Print all of the data below exactly as it appears, leaving out every image.

§ Records contained in a dataset
'''

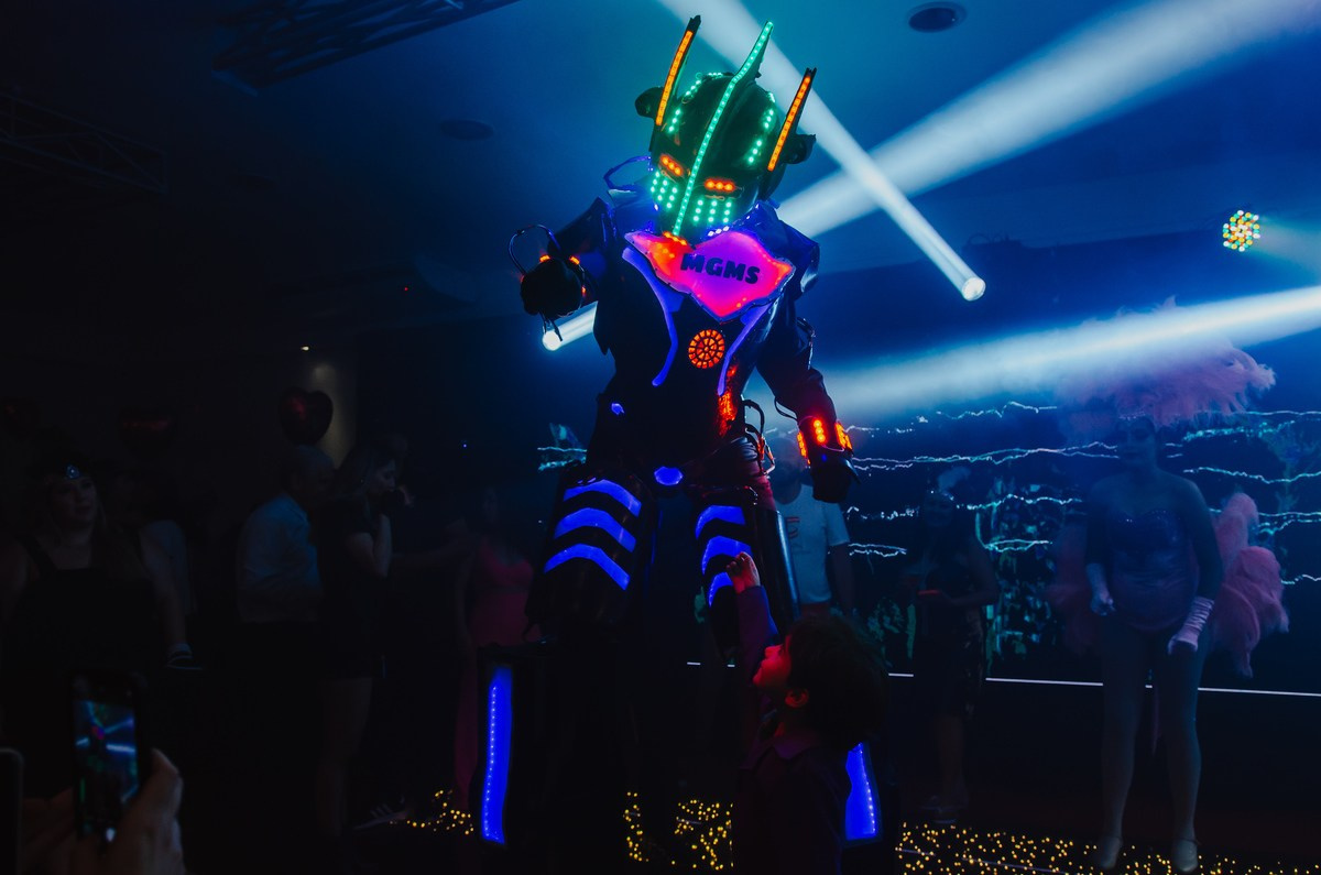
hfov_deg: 67.5
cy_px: 438
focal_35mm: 27
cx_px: 660
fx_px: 989
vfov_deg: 47.7
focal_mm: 18
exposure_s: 1/400
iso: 640
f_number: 2.8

'''

§ RESULT
hfov_deg: 67.5
cy_px: 438
focal_35mm: 27
cx_px: 660
fx_px: 989
vfov_deg: 47.7
focal_mm: 18
exposure_s: 1/400
iso: 640
f_number: 2.8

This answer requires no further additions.